Myanmar remains country of ‘grave concern’ in US religious freedom report
Myanmar Times
August 15, 2016
August 15, 2016
In its first report since the National League for Democracy took power pledging movement toward greater religious equality, the United States Committee on International Religious Freedom still sees cause for “grave concern” in the country’s rights record.
The committee’s report, a comprehensive assessment that tracks restrictions on religious freedom and provides recommendations to the US government for protecting human rights around the world, came out on August 10.
Since the committee’s inception in 1998, Myanmar has remained a Tier 1 “country of particular concern”. The four “race and religion” laws passed under then-president U Thein Sein’s rule, and military tensions with ethnic dissident groups in upper Myanmar, continue to restrict the rights and freedoms of Rohingya Muslims in Rakhine State and Christians in Kachin and Shan states respectively, the report said.
Introducing the report, David Saperstein, US ambassador-at-large, said the committee “expressed grave concern that large numbers of them [Rohingyas] have had citizenship stripped from them … Often they are in camps where they can’t return to their home communities, they can’t establish mosques.”
Political analyst U Than Soe Naing noted that the report, with its recommendations – ranging from concrete actions such as using the term “Rohingya” to describe the Muslim population in Rakhine and denying visas to Myanmar officials directly responsible for violating religious freedom to vaguer calls for interfaith engagement – serves as a lesson for the NLD.
“I think the NLD can establish religious equality, but I worry that Daw Aung San Suu Kyi and her party will be attacked by Buddhist nationalists for trying to make these changes,” he said.
The report, which covers the year 2015, was released only a few days after the most recent instances of religious oppression in the country.
On August 8 in Thingangyun township, Yangon Region, 16 people, including Muslim students studying the Koran, were detained under the “midnight inspections” law. In June, a mob of 500 Buddhist extremists burned down a mosque in Bago Region.

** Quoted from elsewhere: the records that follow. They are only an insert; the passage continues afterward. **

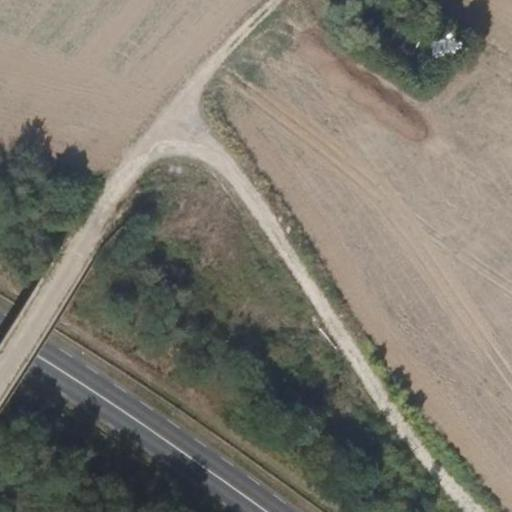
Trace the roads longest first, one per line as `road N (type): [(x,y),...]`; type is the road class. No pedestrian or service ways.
road 1 (track): [(467,511),(167,103)]
road 2 (track): [(0,348),(120,165),(257,0)]
road 3 (primary): [(0,333),(262,511)]
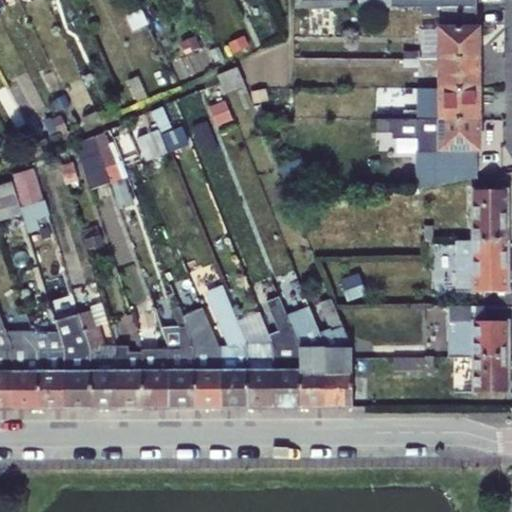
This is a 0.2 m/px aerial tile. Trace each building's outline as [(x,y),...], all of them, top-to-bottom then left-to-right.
[(472,6),(438,7),(438,26),(417,26),(418,49),(400,49),(400,58),(416,58),(438,58),(476,57),(476,26),(473,26),(472,6)] [(438,58),(438,88),(476,87),(476,57),(438,58)] [(416,58),(400,58),(400,68),(417,68),(416,58)] [(401,119),(476,118),(476,87),(438,88),(416,88),(417,108),(400,108),(401,119)] [(439,185),(477,179),(476,118),(401,119),(375,119),(375,130),(393,129),(393,138),(418,137),(418,150),(438,150),(439,185)] [(81,139),(92,187),(123,180),(112,132),(81,139)] [(145,132),(119,144),(129,166),(154,155),(145,132)] [(16,174),(28,205),(49,197),(38,166),(16,174)] [(473,243),(508,242),(507,191),(472,192),(473,243)] [(508,242),(473,243),(458,244),(458,291),(509,289),(508,242)] [(282,296),(270,300),(281,327),(293,322),(282,296)] [(485,306),(451,307),(452,357),(476,356),(511,355),(510,321),(485,322),(485,306)] [(239,358),(226,328),(210,328),(223,358),(214,358),(214,379),(215,419),(240,419),(239,358)] [(240,419),(265,418),(265,359),(253,359),(242,328),(226,328),(239,358),(240,419)] [(272,332),(272,358),(265,359),(265,418),(292,418),(291,357),(281,331),(272,332)] [(317,418),(317,378),(317,358),(316,358),(307,358),(297,331),(281,331),(291,357),(292,418),(317,418)] [(188,419),(187,360),(176,332),(167,333),(167,359),(161,359),(162,419),(188,419)] [(85,359),(76,333),(66,333),(67,359),(58,359),(59,420),(87,420),(85,359)] [(87,420),(111,420),(110,359),(101,359),(92,333),(76,333),(85,359),(87,420)] [(476,386),(477,393),(511,392),(511,355),(476,356),(457,357),(457,386),(476,386)] [(138,420),(137,360),(120,360),(120,357),(109,357),(110,358),(110,359),(111,420),(138,420)] [(333,378),(317,378),(317,418),(344,418),(344,359),(344,358),(333,358),(333,378)] [(34,421),(59,420),(58,359),(33,360),(34,421)] [(138,420),(162,419),(161,359),(137,360),(138,420)] [(188,419),(215,419),(214,379),(198,380),(198,359),(187,360),(188,419)] [(34,421),(33,360),(8,361),(8,421),(34,421)]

A recent article in The Myanmar Times suggested that anti-Muslim hate speech, as well as Buddhist national sentiment, was on the rise in the country’s nascent social media. However, U Aye Lwin, a Muslim leader from the Islamic Centre of Myanmar, says these instances are not uncommon. For Muslims and followers of non-Buddhist faiths, freedom is still a faraway goal.
“I don’t want to blame the situation on the NLD government, but calling for religious equality will be a difficult challenge,” he said.
Although Myanmar has languished as a “country of particular concern” for 17 consecutive years, Mr Saperstein said he was very encouraged by the NLD’s commitment to advancing democracy and human rights.
In 2015, Rohingya Muslims were temporarily able to claim citizenship with ID documents known as “white cards”. However, heeding the anger of Buddhist officials, the previous government discontinued this identification process.
New challenges to religious equality in Myanmar have defined 2016.
The country was under the international spotlight as Rohingya refugees crossed the sea to enter Thailand and Malaysia to seek asylum from repressive conditions. The new government faces pressure both to mend ethnic tensions and to ensure a broader democratic process.
“In Rakhine, there’s a long way to go,” said Mr Saperstein. “There’s terrible human suffering and we believe that it has to be made a key priority to fundamentally change things.”